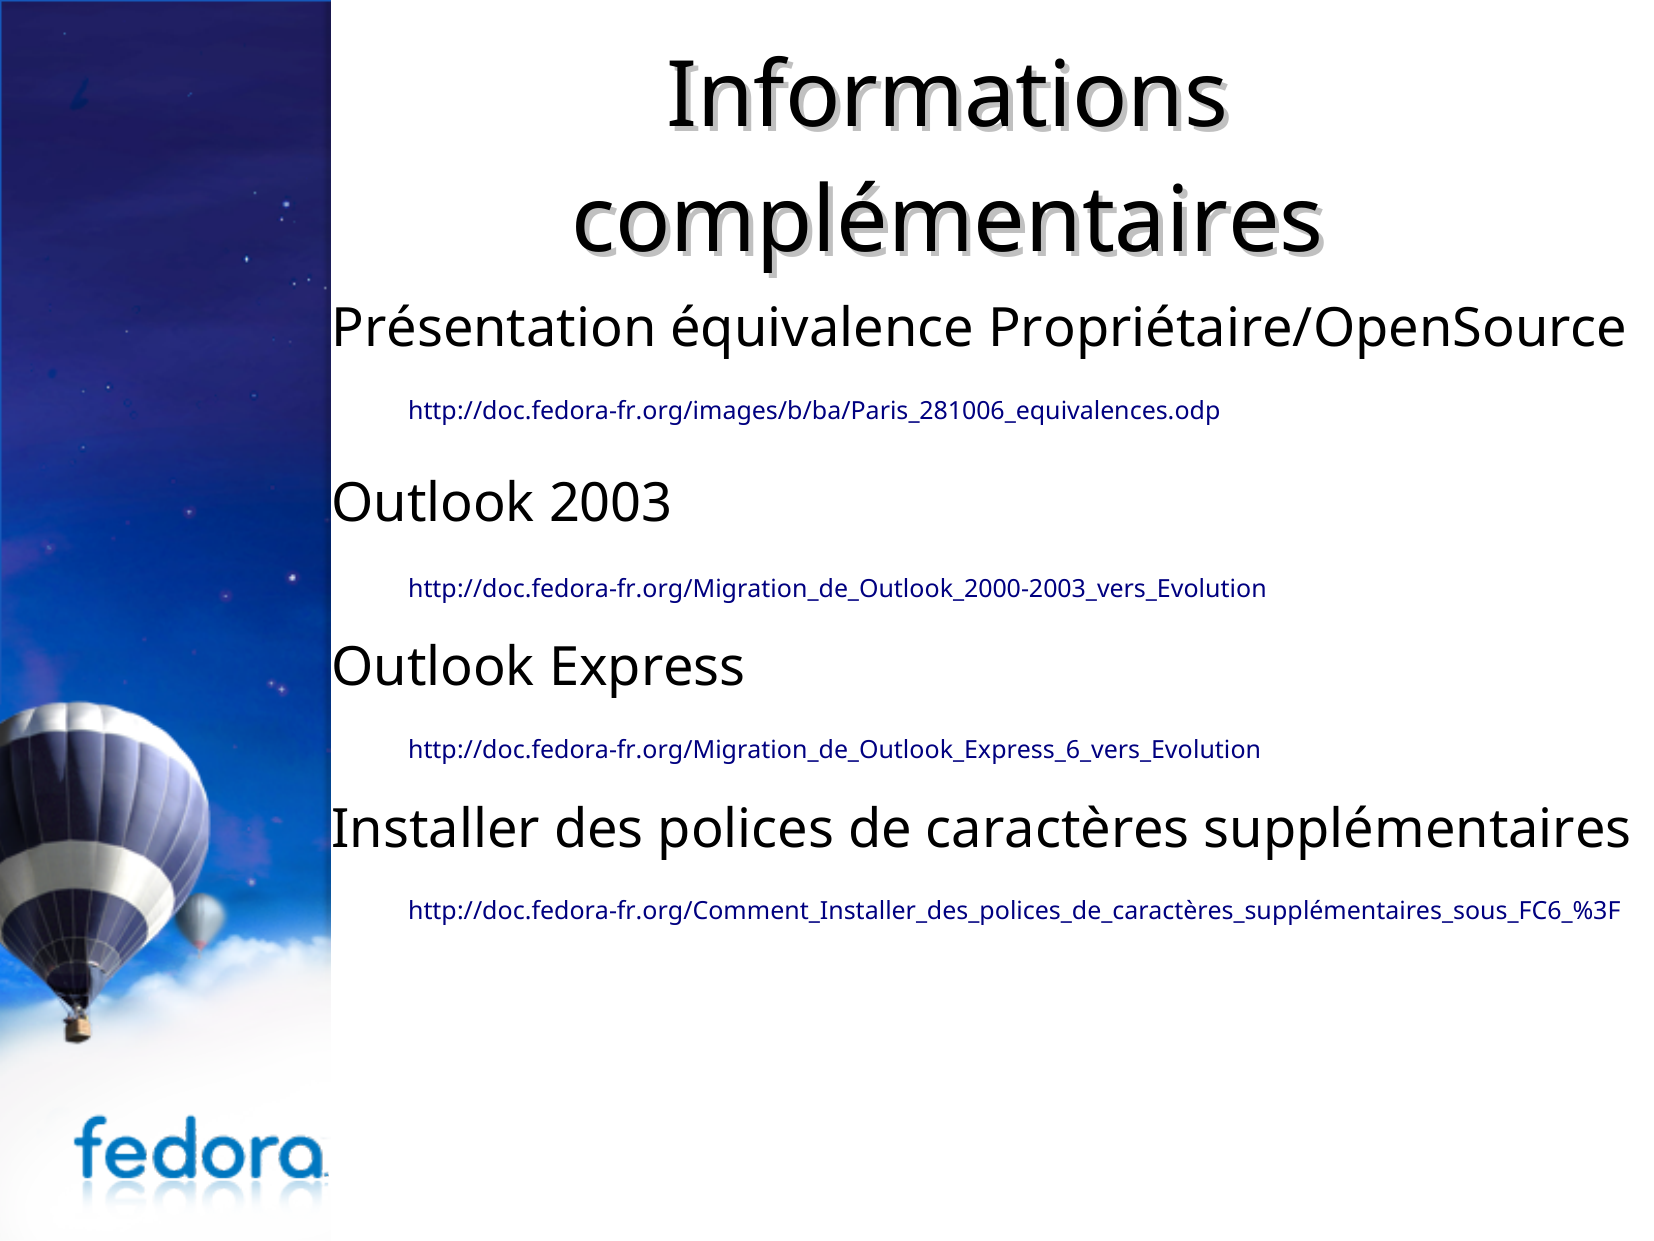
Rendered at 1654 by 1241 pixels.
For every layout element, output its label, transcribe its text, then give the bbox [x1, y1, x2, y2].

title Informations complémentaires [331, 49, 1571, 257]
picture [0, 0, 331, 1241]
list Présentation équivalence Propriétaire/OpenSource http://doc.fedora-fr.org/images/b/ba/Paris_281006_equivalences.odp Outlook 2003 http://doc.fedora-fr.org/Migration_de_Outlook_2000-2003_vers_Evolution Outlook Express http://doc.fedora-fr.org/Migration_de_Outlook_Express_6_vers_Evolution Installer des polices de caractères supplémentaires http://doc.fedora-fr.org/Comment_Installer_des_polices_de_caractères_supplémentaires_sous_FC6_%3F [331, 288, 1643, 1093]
==
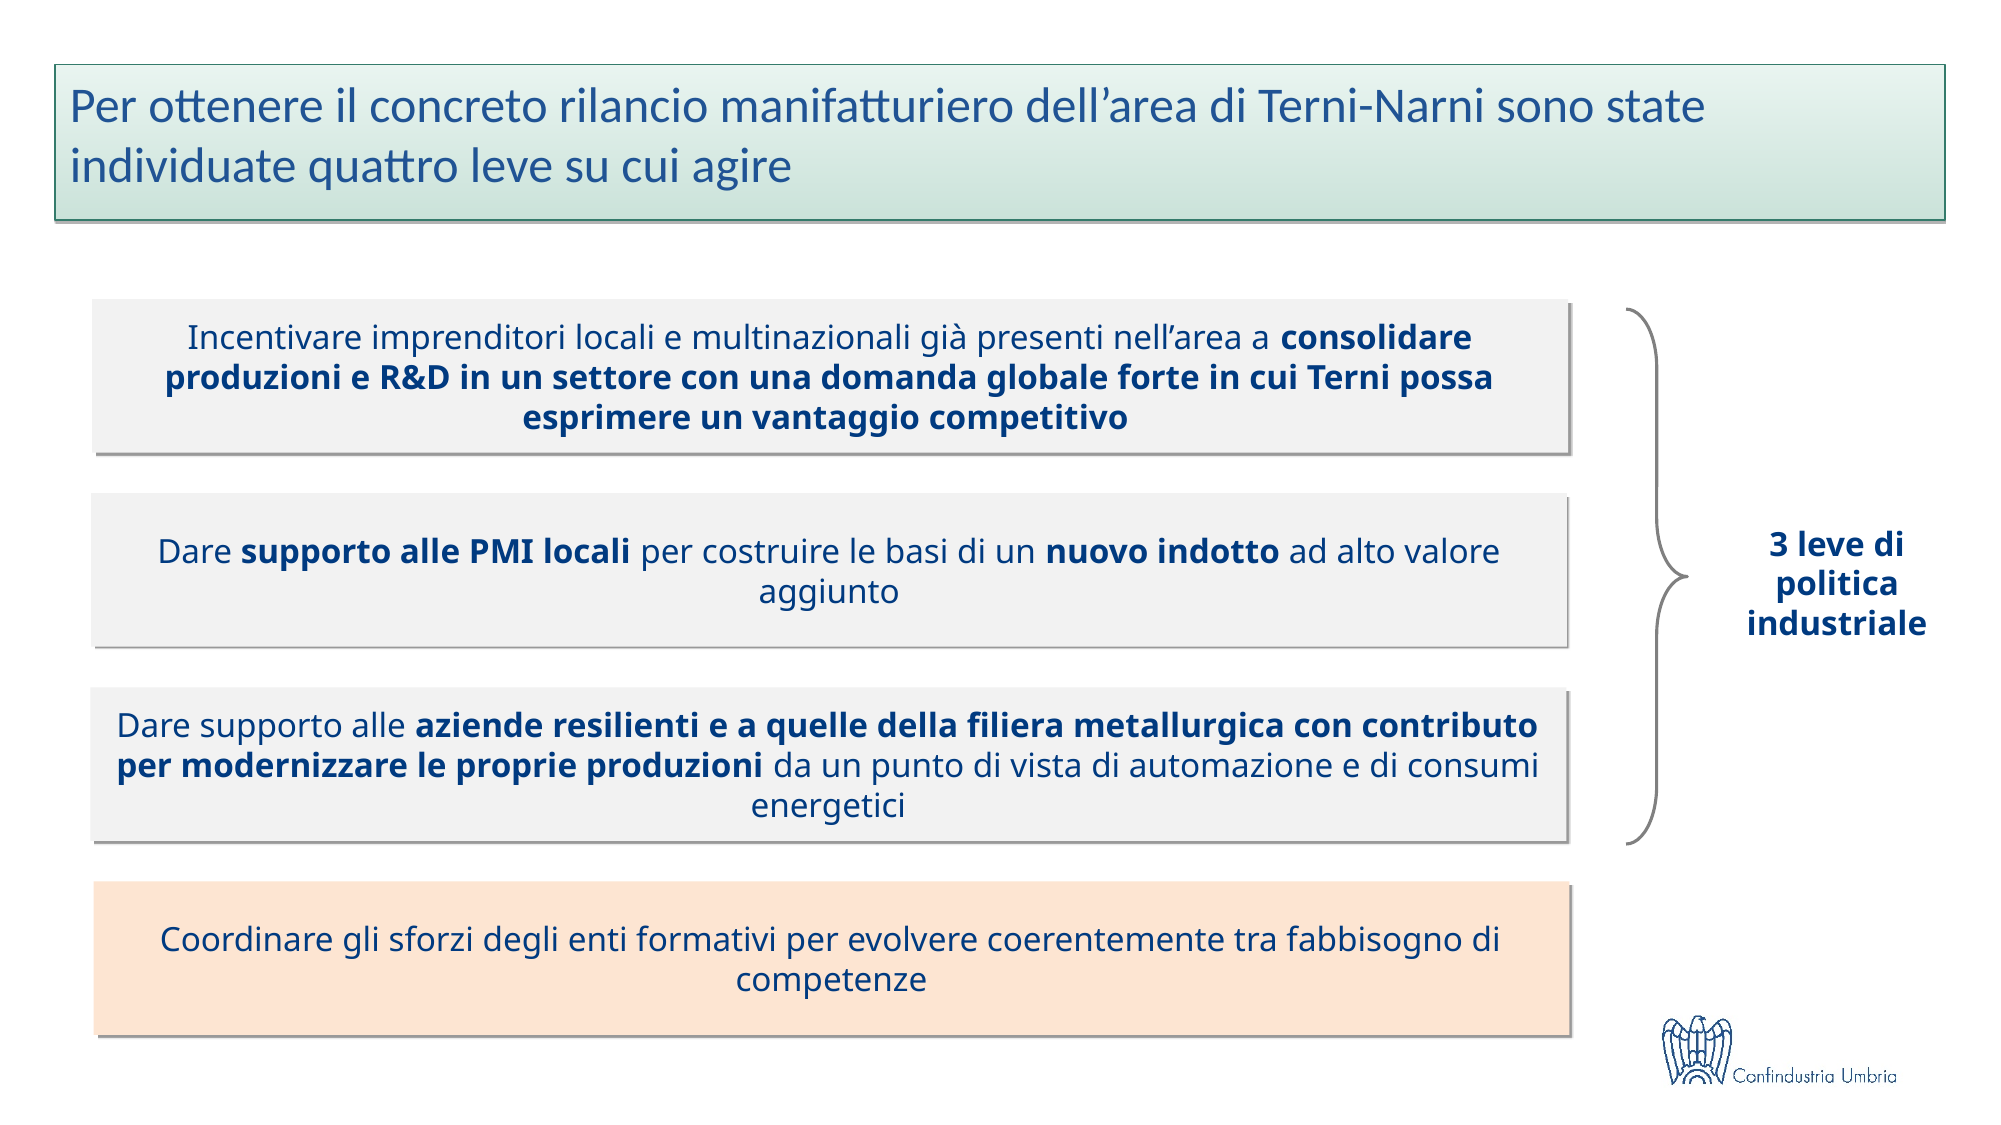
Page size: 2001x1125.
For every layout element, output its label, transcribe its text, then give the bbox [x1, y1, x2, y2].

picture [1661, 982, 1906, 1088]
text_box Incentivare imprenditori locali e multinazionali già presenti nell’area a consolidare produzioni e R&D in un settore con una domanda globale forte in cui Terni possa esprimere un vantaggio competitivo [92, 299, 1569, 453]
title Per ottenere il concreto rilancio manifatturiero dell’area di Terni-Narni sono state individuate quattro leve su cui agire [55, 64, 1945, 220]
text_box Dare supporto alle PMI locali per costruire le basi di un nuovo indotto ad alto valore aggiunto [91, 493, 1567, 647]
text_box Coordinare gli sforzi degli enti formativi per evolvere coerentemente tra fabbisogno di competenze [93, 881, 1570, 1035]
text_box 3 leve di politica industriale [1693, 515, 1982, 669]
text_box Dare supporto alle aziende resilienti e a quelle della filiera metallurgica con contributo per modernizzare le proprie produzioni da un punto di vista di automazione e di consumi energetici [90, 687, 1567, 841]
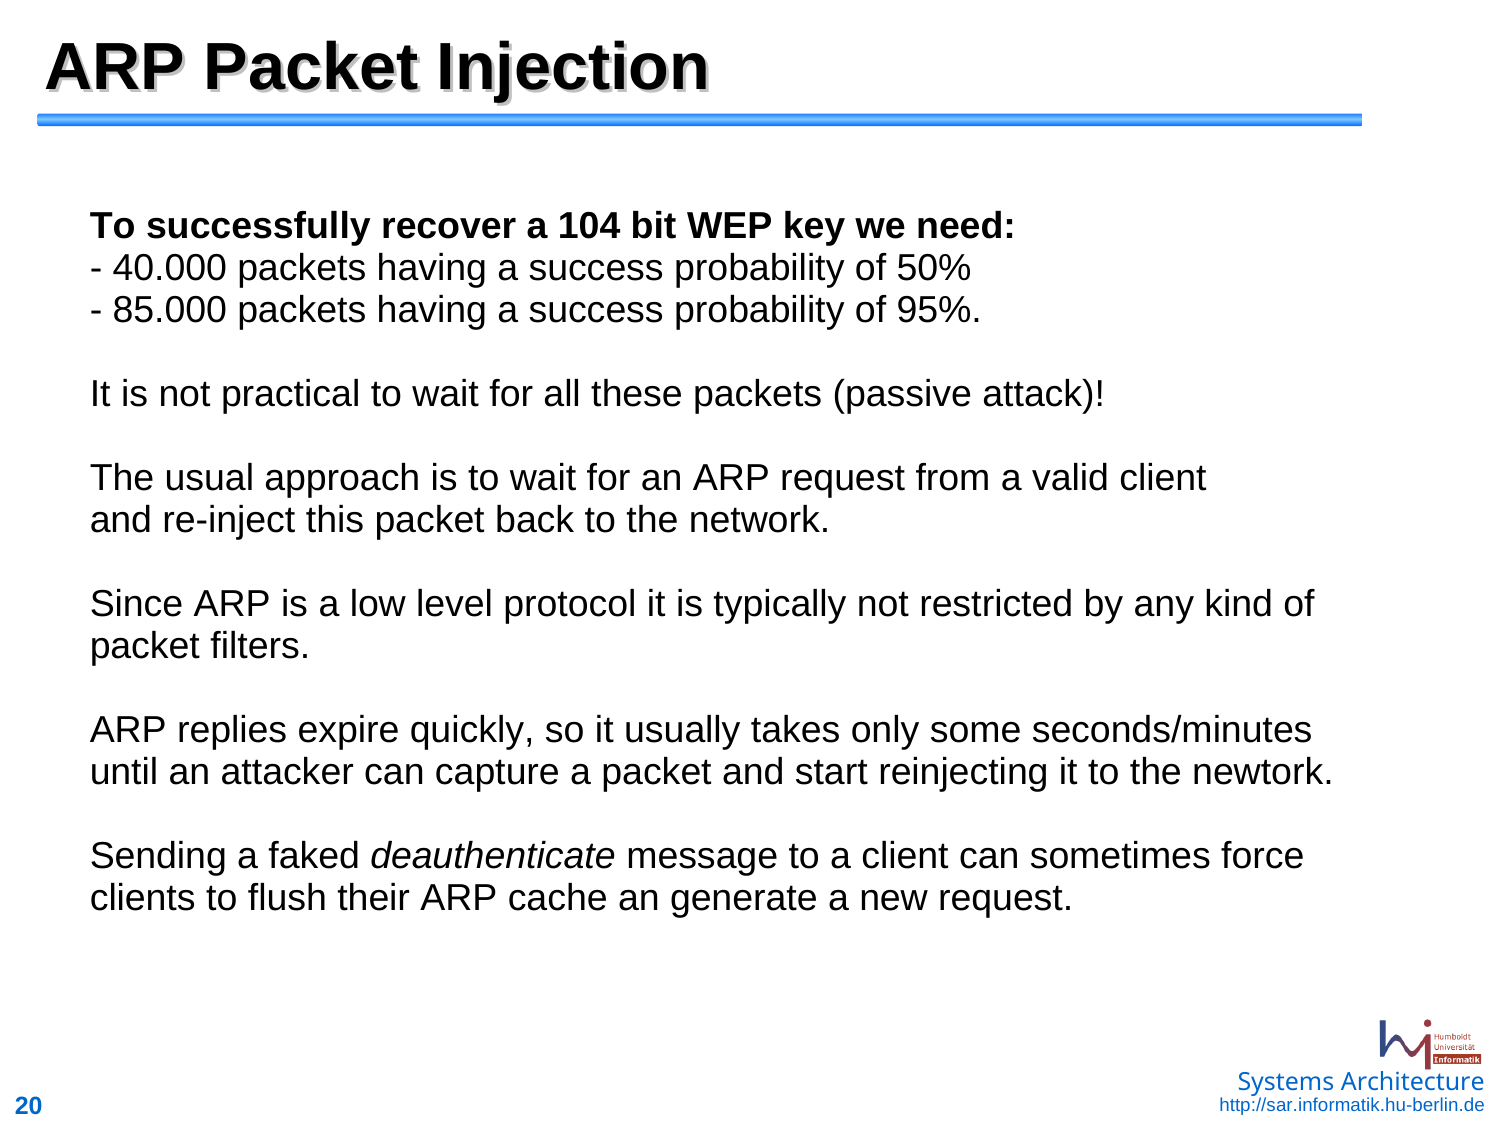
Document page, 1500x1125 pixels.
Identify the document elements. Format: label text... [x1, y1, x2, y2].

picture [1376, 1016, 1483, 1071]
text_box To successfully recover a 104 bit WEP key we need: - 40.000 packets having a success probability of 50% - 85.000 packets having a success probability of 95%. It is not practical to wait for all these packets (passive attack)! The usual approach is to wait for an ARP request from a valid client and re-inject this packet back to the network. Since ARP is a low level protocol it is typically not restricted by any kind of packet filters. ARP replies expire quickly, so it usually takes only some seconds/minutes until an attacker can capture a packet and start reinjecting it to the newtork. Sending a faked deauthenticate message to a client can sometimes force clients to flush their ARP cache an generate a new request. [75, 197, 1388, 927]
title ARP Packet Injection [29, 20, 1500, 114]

→ **Task requirements**:
Copy the lines from the one containing "Rendered at 1654 by 1241 pixels." through the one containing "list Présentation équivalence", reproducing them verbatim.

→ **Solution for this exercise**:
Rendered at 1654 by 1241 pixels.
For every layout element, output its label, transcribe its text, then give the bbox [x1, y1, x2, y2].

title Informations complémentaires [331, 49, 1571, 257]
picture [0, 0, 331, 1241]
list Présentation équivalence Propriétaire/OpenSource http://doc.fedora-fr.org/images/b/ba/Paris_281006_equivalences.odp Outlook 2003 http://doc.fedora-fr.org/Migration_de_Outlook_2000-2003_vers_Evolution Outlook Express http://doc.fedora-fr.org/Migration_de_Outlook_Express_6_vers_Evolution Installer des polices de caractères supplémentaires http://doc.fedora-fr.org/Comment_Installer_des_polices_de_caractères_supplémentaires_sous_FC6_%3F [331, 288, 1643, 1093]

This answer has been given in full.